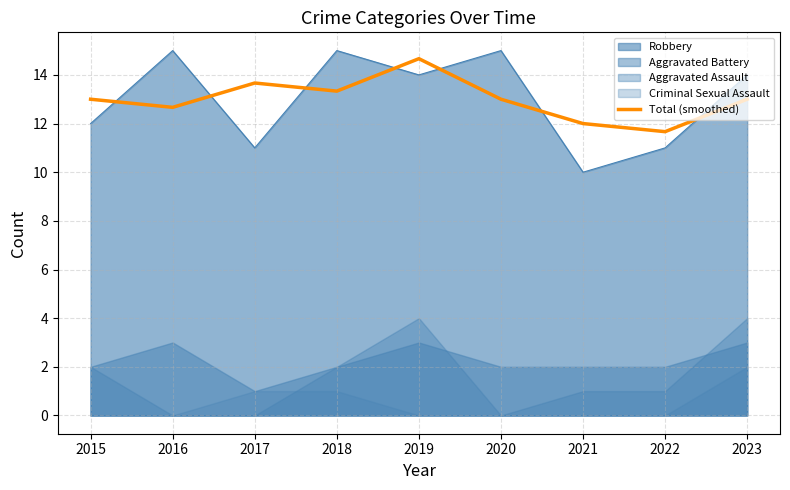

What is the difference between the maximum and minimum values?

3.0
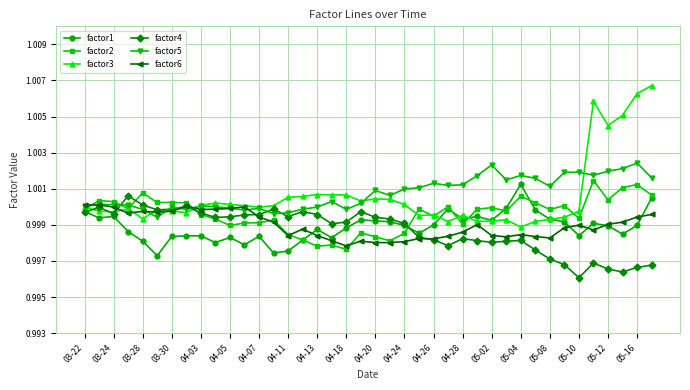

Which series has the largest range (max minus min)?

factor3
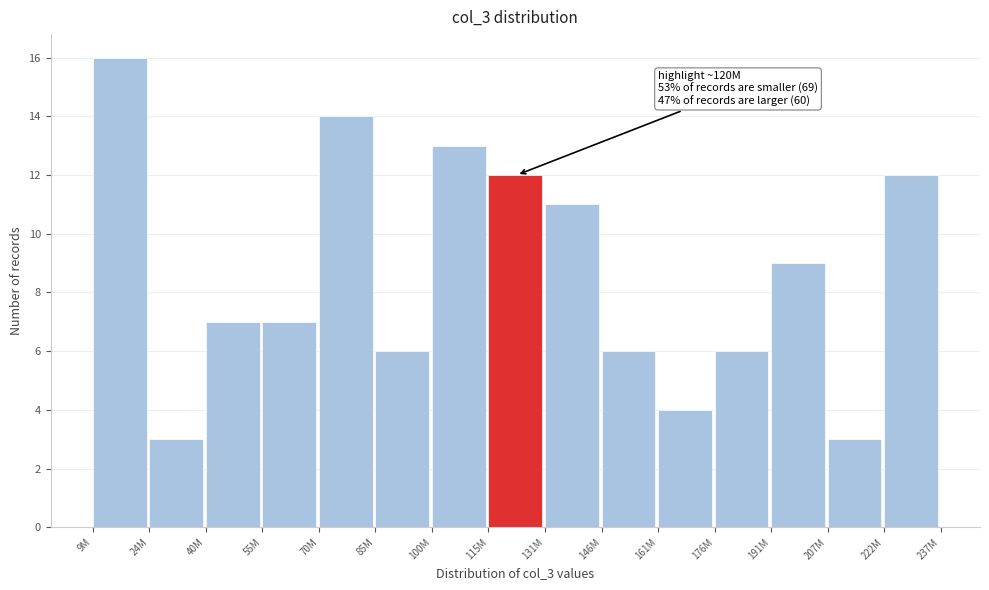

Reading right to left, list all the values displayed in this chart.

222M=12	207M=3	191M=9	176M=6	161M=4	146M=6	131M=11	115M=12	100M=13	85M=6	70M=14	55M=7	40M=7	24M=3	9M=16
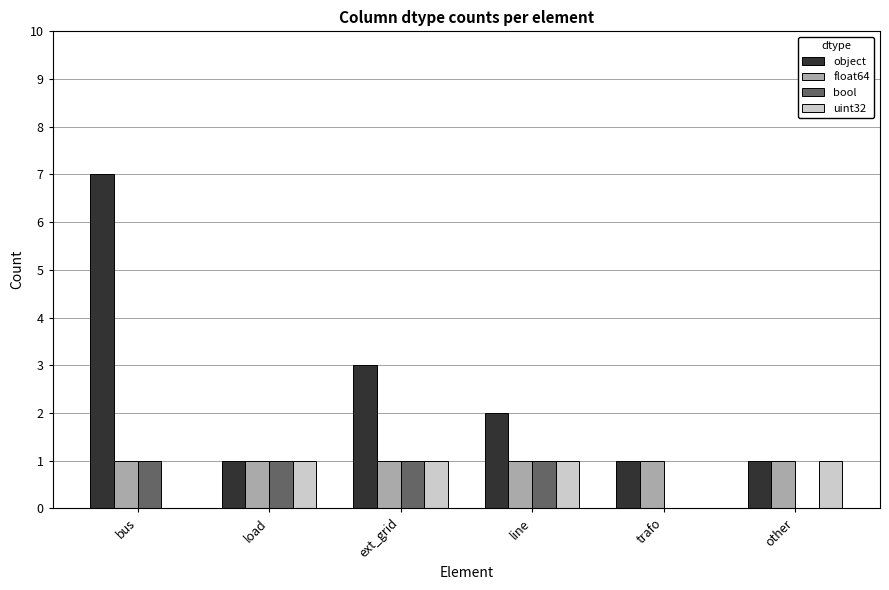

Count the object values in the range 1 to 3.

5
--
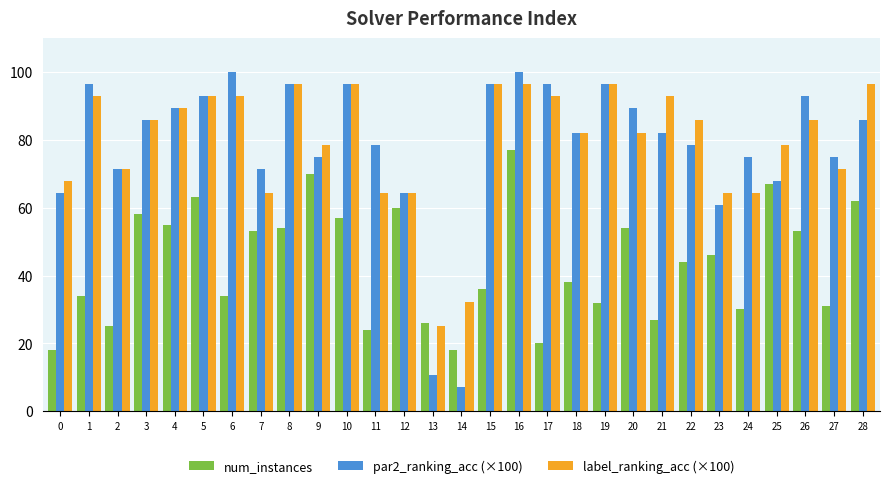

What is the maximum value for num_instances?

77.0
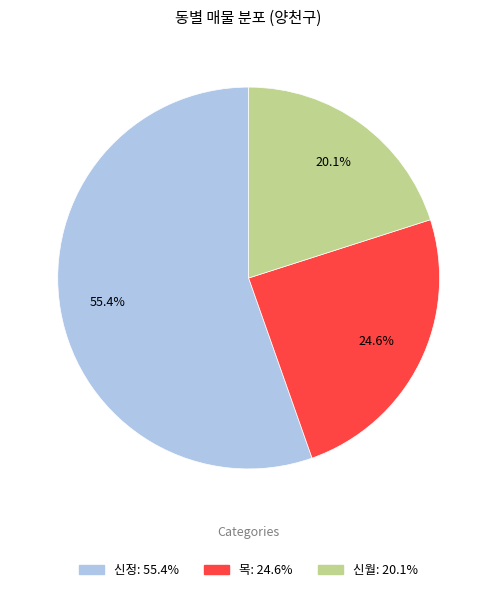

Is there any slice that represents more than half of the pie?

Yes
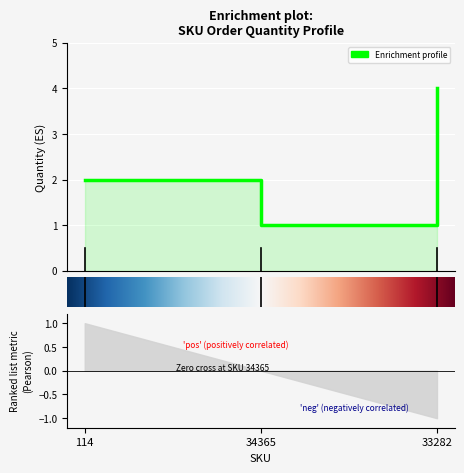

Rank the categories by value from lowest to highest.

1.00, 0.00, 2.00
==
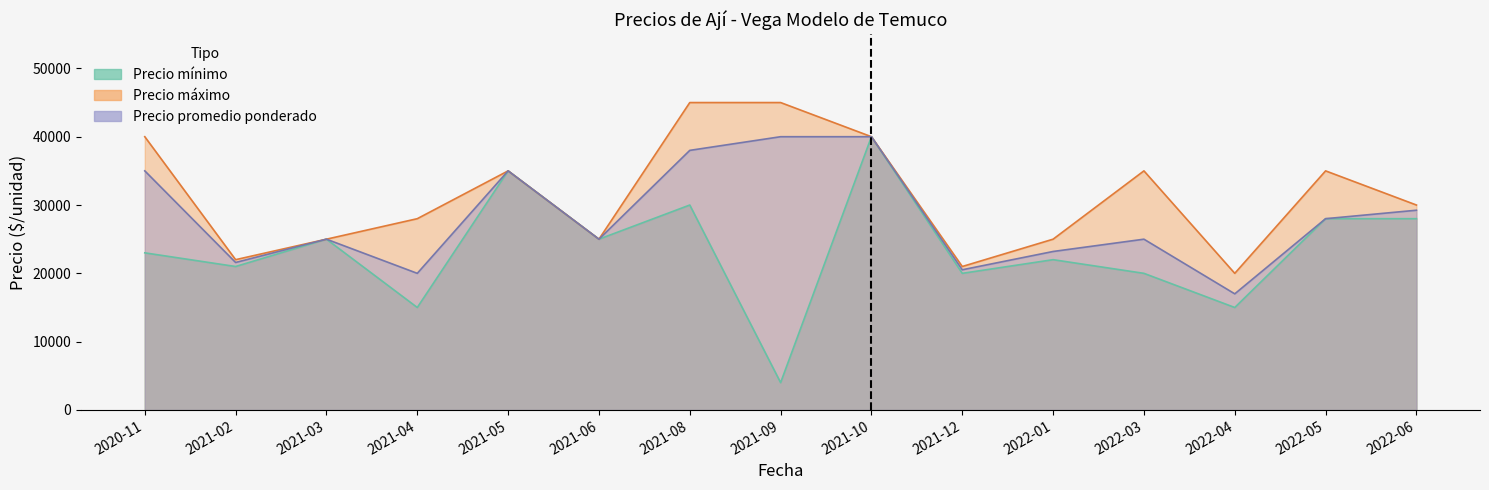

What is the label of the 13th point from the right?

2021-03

**EXERCISE PROMPT**:
Copy the data from the line with "What is the difference" through the line with "Count the object values in the range 1 to 3.", putting "numbers" in place of "values" and changing nothing else. Leave the pictures out.

**RESULT OF THE TASK**:
What is the difference between the maximum and minimum numbers?

3.0

Which series has the largest range (max minus min)?

factor3

Reading right to left, list all the numbers displayed in this chart.

222M=12	207M=3	191M=9	176M=6	161M=4	146M=6	131M=11	115M=12	100M=13	85M=6	70M=14	55M=7	40M=7	24M=3	9M=16

Count the object numbers in the range 1 to 3.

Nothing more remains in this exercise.